Prime Minister Benjamin Netanyahu apologized to Arab-Israelis for his Election Day remark about them voting “in droves.”
“I know that what I said a few days ago offended some of Israel’s citizens, offended Israeli Arabs,” Netanyahu told representatives of the Arab community during a meeting at his Jerusalem home on Monday. “I had no intention of doing so. I am sorry for this.”
In a video posted on his Facebook page on Election Day, Netanyahu urged his right-wing supporters to vote to counteract the Arab-Israelis who he claimed were voting “in droves” with assistance from foreign groups. The statement was widely criticized, and President Barack Obama told reporters he had expressed concern about it in a Thursday phone conversation with Netanyahu.
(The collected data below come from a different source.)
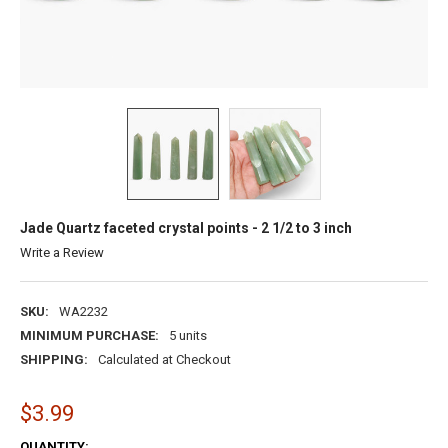
Jade Quartz faceted crystal points - 2 1/2 to 3 inch
Write a Review
SKU:
WA2232
MINIMUM PURCHASE:
5 units
SHIPPING:
Calculated at Checkout
$3.99
CURRENT
QUANTITY:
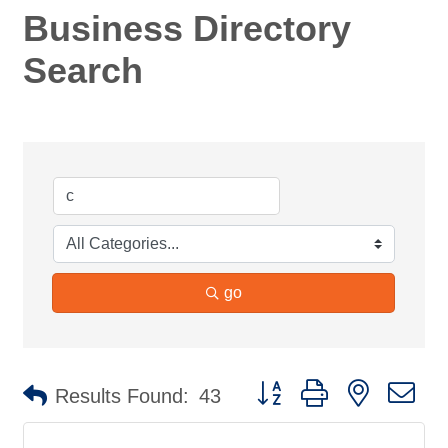
Business Directory
Search
go
Button group with nested d
Results Found:
43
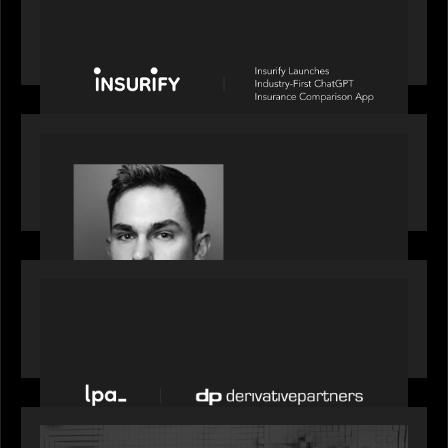
News from the Motive Partners network: Insurify
Launches Industry- First ChatGPT Insurance
Comparison App
OUR NEWS
Financial Times' Pride of Finance Rising Stars list
- Featuring Rising Star Worth Newman
PORTFOLIO
News from the Motive Partners network: LPA
acquires Derivative Partners from Avaloq
OUR NEWS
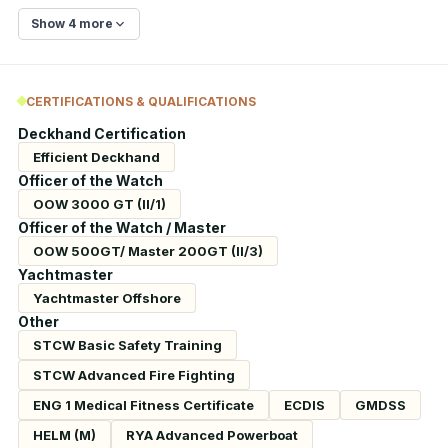
Show 4 more
CERTIFICATIONS & QUALIFICATIONS
Deckhand Certification
Efficient Deckhand
Officer of the Watch
OOW 3000 GT (II/1)
Officer of the Watch / Master
OOW 500GT/ Master 200GT (II/3)
Yachtmaster
Yachtmaster Offshore
Other
STCW Basic Safety Training
STCW Advanced Fire Fighting
ENG 1 Medical Fitness Certificate
ECDIS
GMDSS
HELM (M)
RYA Advanced Powerboat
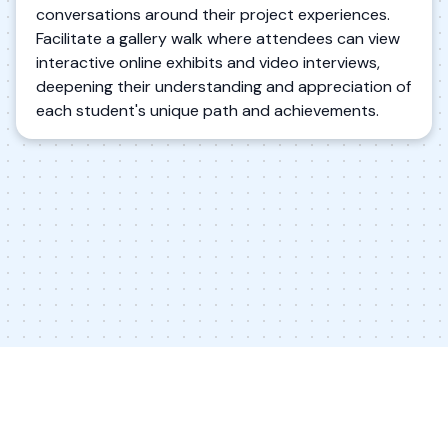
conversations around their project experiences.
Facilitate a gallery walk where attendees can view
interactive online exhibits and video interviews,
deepening their understanding and appreciation of
each student's unique path and achievements.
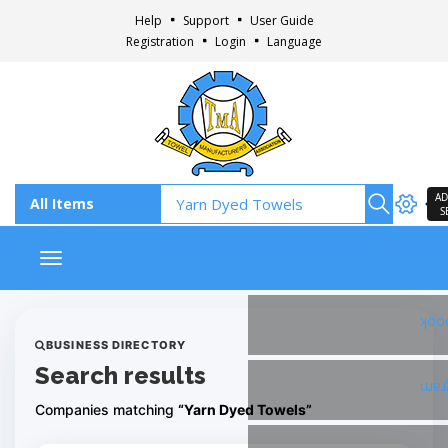
Help
Support
User Guide
Registration
Login
Language
AD
S
Toggle navigation
Fac
BUSINESS DIRECTORY
Search results
Ins
Companies matching
“Yarn Dyed Towels”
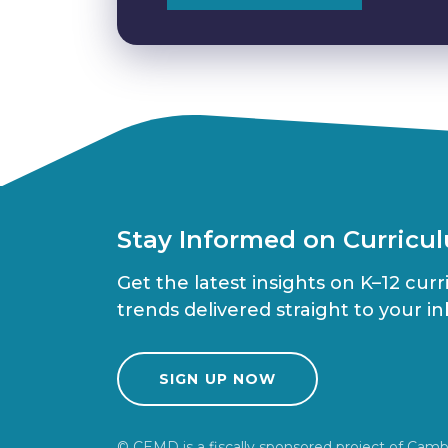
Stay Informed on Curricu
Get the latest insights on K–12 cur
trends delivered straight to your in
SIGN UP NOW
© CEMD is a fiscally sponsored project of Camb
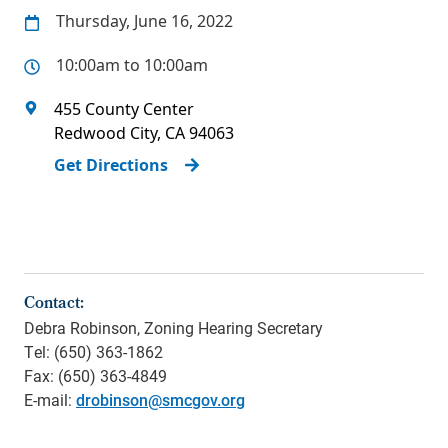
Thursday, June 16, 2022
10:00am to 10:00am
455 County Center
Redwood City
,
CA
94063
Get Directions
Contact:
Debra Robinson, Zoning Hearing Secretary
Tel: (650) 363-1862
Fax: (650) 363-4849
E-mail:
drobinson@smcgov.org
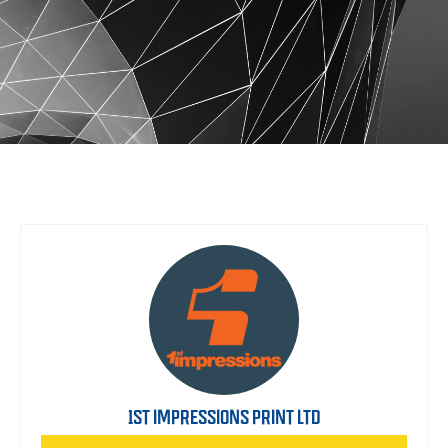
1ST IMPRESSIONS PRINT LTD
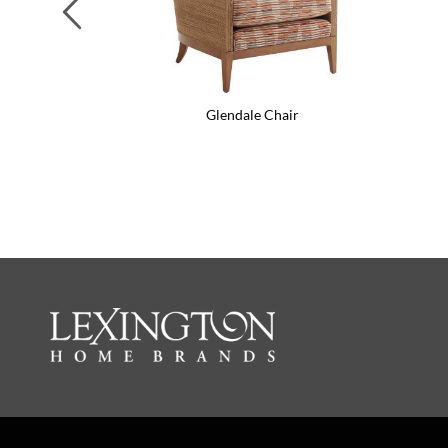
Previous
Glendale Chair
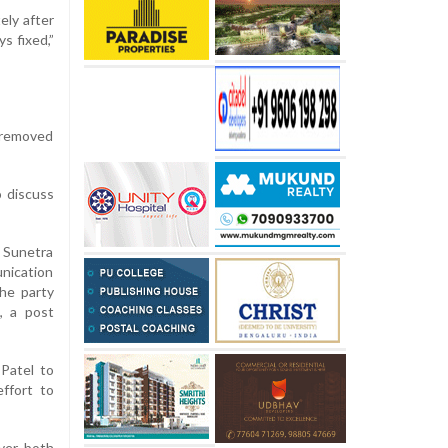
ely after
s fixed,”
 removed
o discuss
, Sunetra
unication
he party
, a post
Patel to
ffort to
ver, both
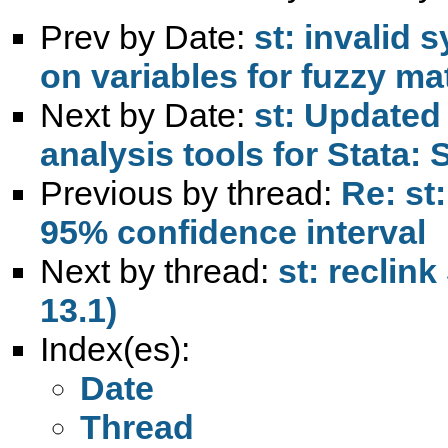
Prev by Date:
st: invalid 
on variables for fuzzy m
Next by Date:
st: Update
analysis tools for Stata:
Previous by thread:
Re: st
95% confidence interval
Next by thread:
st: reclin
13.1)
Index(es):
Date
Thread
Israeli President Reuven Rivlin also condemned the statement.
While the Arab-Israeli leaders at the meeting Monday applauded the apology, Israel’s Joint Arab List, which won the third most Knesset seats in last week’s election, rejected it, according to Israel’s Channel 2.
“The racism of Netanyahu and his government will not end with the inciting statement that he distributed during the elections,” the Joint Arab List said in a statement. “Racist legislation and exclusionary, discriminatory policies are Netanyahu’s working plan also for the coming Knesset, so we can only reject his apology and continue our struggle for equality for the Arab population.”
Speaking to the Arab-Israeli leaders on Monday, Netanyahu emphasized his record of “tremendous investment in minority communities” and noted that he regards himself “as the prime minister of each and every one of you, all the citizens of Israel, regardless of faith, ethnicity or gender.”
Arab Knesset members had demanded that Rivlin force an apology from Netanyahu for his remarks and said they would ask Attorney General Yehuda Weinstein to recommend that the prime minister be tried for his comments, according to the Times of Israel.